- _Document text_:
The same judge is run multiple times during each comparative analysis to get a diversity of ratings. This can be configured via the num_repeats= key of the optional judge_opts= dictionary passed to llm_comparator.comparison.run(). By default, we call the judge 6 times.

Bulletizers

A "bulletizer" condenses the results provided by the judge into a set of bullets to make them easier to understand and consume in the UI.

This functionality is encapsulated in the RationaleBulletGenerator from the llm_comparator.rationale_bullet_generator module. It requires a generator model that conforms to the GenerationModelHelper protocol in order to call an LLM to generate the bulleted summaries.

The primary configuration is the win_rate_threshold= parameter, which can be configured per-comparative evaluation run via the bulletizer_opts= dictionary passed to llm_comparator.comparison.run(). By default, the threshold is set to 0.25 based on the default scoring range of [-1.5, 1.5].

Clusterers

A "clusterer" takes the bullets, embeds them, groups them into clusters based on embedding similarity, and generates a label for those clusters.

This functionality is encapsulated in the RationaleClusterGenerator from the llm_comparator.rationale_cluster_generator module. It requires a generator model that conforms to the GenerationModelHelper protocol and an embedder that conforms to the EmbeddingModelHelper protocol in order to call LLMs to generate the clustered summary of rationale bullets.

The primary configuration is the num_clusters= parameter, which can be configured per-comparative evaluation run via the clusterer_opts= dictionary passed to llm_comparator.comparison.run(). By default, a clusterer creates 8 clusters from the bullets.

Basic Usage

We have prepared a Python notebook that you can open in Google Colab to follow along interactively. It uses Google's Vertex AI APIs to call models, and requires you to authenticate in order to follow along.

The following pseudo-script is the minimal distillation of the notebook linked above, without any AI platform-specific guidance.

from llm_comparator import comparison
from llm_comparator import model_helper
from llm_comparator import llm_judge_runner
from llm_comparator import rationale_bullet_generator
from llm_comparator import rationale_cluster_generator

inputs = [
  # Provide your inputs here.

- _Data section_:

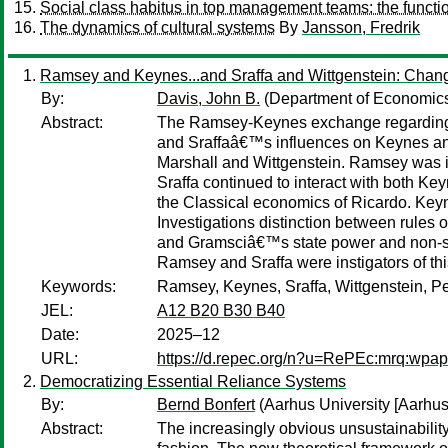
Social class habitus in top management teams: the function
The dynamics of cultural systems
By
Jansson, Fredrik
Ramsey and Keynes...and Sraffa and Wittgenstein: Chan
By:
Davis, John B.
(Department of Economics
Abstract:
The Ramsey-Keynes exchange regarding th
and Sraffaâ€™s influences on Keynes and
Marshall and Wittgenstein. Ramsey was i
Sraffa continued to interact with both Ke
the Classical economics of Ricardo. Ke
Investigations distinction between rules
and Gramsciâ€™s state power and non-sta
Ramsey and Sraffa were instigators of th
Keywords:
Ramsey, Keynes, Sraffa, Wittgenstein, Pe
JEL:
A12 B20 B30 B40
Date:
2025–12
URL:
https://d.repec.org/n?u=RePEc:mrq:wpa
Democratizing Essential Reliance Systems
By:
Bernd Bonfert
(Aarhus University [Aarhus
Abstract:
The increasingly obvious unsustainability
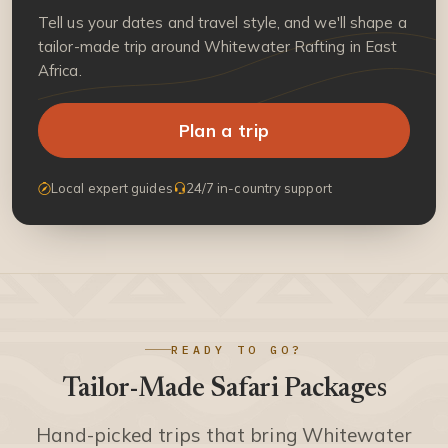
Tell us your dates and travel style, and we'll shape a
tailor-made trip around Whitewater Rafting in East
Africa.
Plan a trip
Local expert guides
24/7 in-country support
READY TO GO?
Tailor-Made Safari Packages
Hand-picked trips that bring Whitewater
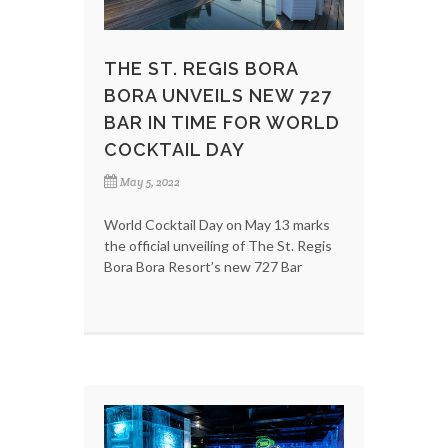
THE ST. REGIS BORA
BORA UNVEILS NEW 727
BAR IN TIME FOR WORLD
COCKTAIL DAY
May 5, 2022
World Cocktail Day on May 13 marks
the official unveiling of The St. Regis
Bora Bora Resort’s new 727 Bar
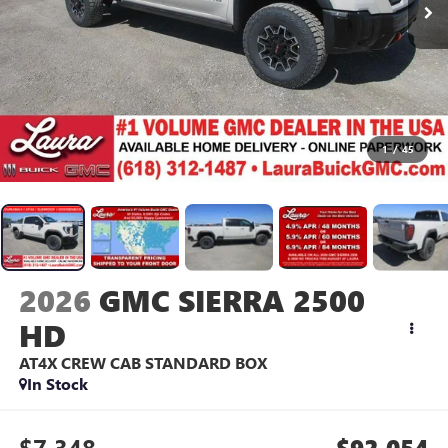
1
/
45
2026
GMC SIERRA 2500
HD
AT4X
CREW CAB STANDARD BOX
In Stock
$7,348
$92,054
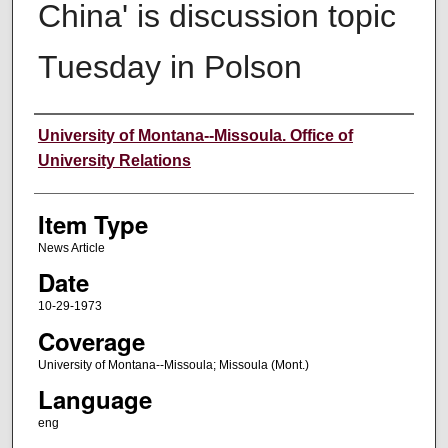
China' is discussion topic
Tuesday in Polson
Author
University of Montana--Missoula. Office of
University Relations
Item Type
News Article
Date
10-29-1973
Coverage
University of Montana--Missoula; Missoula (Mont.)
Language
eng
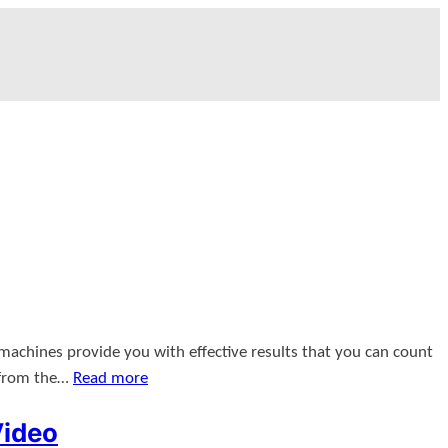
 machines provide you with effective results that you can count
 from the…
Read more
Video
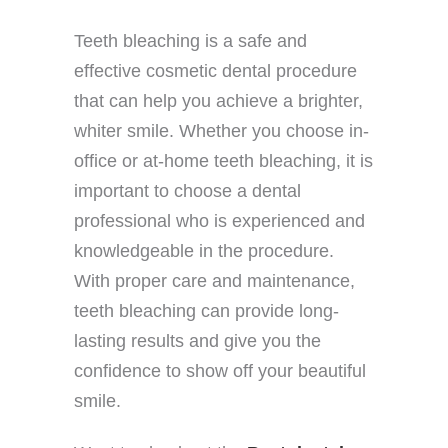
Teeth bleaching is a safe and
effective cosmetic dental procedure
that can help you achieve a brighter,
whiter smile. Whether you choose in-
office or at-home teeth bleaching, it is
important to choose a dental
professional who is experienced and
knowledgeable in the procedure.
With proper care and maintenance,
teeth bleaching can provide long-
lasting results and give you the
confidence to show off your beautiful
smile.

--

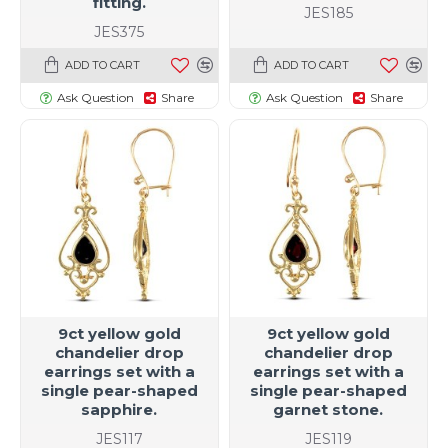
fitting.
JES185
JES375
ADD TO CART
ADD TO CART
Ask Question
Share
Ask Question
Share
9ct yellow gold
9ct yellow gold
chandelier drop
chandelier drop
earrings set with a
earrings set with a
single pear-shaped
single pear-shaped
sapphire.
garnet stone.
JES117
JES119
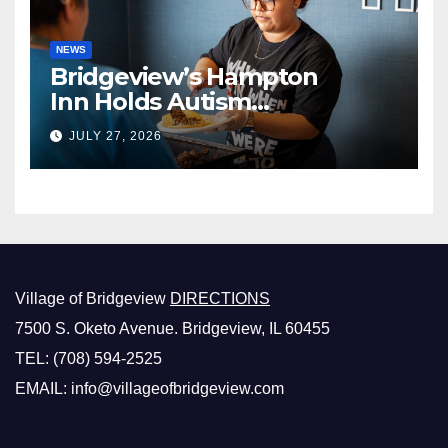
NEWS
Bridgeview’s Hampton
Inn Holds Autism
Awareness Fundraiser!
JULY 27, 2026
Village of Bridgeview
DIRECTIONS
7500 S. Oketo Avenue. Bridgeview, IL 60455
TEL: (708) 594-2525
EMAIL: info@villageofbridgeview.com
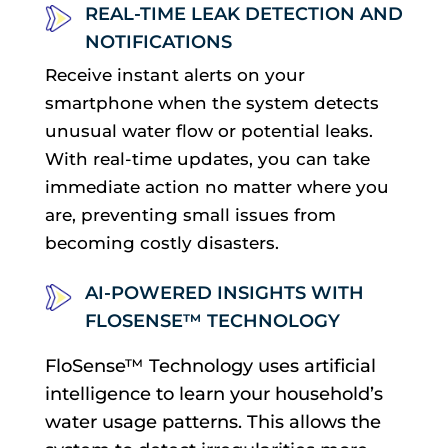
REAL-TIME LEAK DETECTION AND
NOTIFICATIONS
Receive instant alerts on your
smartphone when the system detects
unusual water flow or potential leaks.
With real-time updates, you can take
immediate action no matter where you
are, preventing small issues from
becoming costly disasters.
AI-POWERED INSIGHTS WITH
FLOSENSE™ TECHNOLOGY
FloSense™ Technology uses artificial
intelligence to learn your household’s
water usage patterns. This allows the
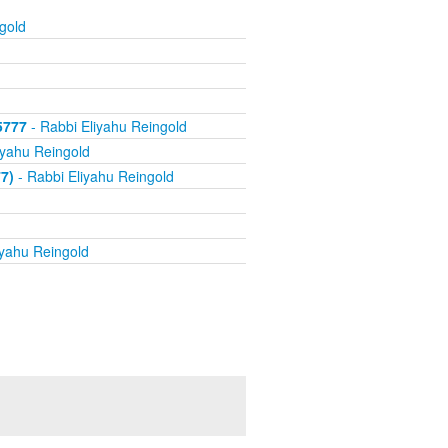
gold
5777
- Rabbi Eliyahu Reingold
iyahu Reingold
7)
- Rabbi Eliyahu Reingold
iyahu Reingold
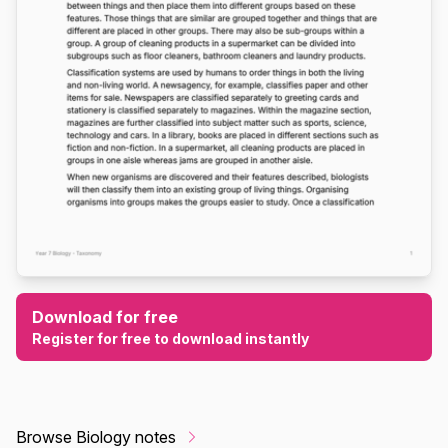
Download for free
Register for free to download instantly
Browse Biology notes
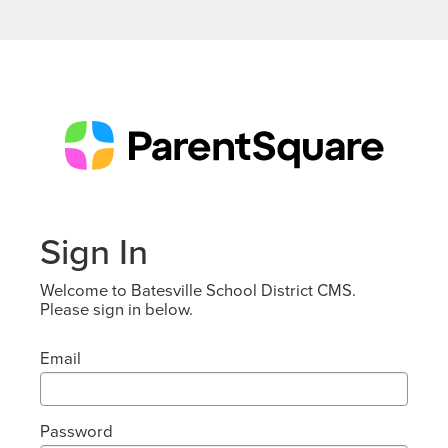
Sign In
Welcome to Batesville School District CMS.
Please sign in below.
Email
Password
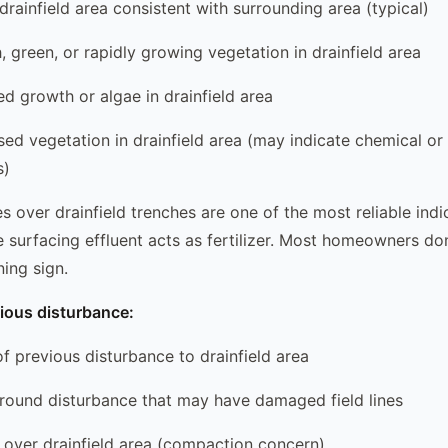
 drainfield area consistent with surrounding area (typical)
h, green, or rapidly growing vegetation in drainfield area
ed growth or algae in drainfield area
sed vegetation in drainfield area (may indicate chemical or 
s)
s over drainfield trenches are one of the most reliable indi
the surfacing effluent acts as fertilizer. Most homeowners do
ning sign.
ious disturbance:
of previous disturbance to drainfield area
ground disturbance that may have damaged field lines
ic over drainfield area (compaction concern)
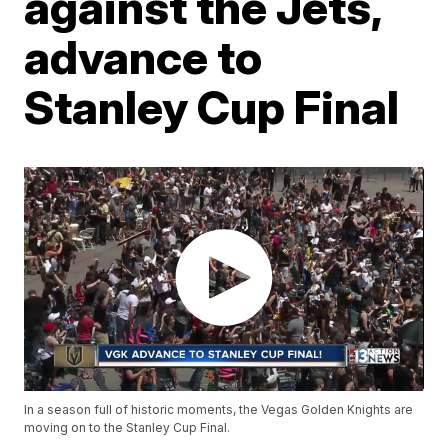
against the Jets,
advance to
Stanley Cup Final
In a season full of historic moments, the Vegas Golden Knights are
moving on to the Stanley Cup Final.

---

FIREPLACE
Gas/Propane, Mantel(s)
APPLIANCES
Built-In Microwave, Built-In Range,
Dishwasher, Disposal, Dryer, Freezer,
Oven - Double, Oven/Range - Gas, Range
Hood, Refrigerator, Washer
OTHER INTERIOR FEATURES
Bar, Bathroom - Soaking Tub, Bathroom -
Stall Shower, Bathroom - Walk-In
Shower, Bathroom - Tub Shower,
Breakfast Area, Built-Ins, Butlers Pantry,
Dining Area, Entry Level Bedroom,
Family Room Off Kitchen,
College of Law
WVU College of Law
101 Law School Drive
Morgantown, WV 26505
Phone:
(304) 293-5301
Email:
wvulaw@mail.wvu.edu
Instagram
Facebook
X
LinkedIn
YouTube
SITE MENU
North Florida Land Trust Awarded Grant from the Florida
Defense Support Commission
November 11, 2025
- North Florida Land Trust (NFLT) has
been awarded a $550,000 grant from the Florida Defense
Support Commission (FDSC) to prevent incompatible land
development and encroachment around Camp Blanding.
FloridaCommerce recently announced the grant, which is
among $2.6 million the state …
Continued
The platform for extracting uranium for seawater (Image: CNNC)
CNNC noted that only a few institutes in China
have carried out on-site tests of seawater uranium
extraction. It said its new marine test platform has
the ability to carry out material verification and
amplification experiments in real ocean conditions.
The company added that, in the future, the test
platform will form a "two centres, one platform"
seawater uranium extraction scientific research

- _Tasks_:
a - Answer these questions from the LLM Comparator text.
(i) How many times is the judge called by default?
(ii) What is the default value of win_rate_threshold=?
(iii) How many clusters does a clusterer create from the bullets by default?
b - Extend the LLM Comparator text, picking up right after its final line.

- _Outputs for the tasks_:
a -
(i) 6
(ii) 0.25
(iii) 8

b -
  # They must conform to llm_comparator.types.LLMJudgeInput
]

# Initialize the models-calling classes.
generator = # Initialize a model_helper.GenerationModelHelper() subclass
embedder = # Initialize a model_helper.EmbeddingModelHelper() subclass

# Initialize the instances that run work on the models.
judge = llm_judge_runner.LLMJudgeRunner(generator)
bulletizer = rationale_bullet_generator.RationaleBulletGenerator(generator)
clusterer = rationale_cluster_generator.RationaleClusterGenerator(
    generator, embedder
)

# Configure and run the comparative evaluation.
comparison_result = comparison.run(inputs, judge, bulletizer, clusterer)

# Write the results to a JSON file that can be loaded in
# https://pair-code.github.io/llm-comparator
file_path = "path/to/file.json"
comparison.write(comparison_result, file_path)

Project details


Release history Release notifications | RSS feed

This version

0.1

Download files

Download the file for your platform. If you're not sure which to choose, learn more about installing packages.

Source Distribution

llm_comparator-0.1.tar.gz (191.7 kB view hashes)

Uploaded Source

Built Distribution

llm_comparator-0.1-py3-none-any.whl (196.3 kB view hashes)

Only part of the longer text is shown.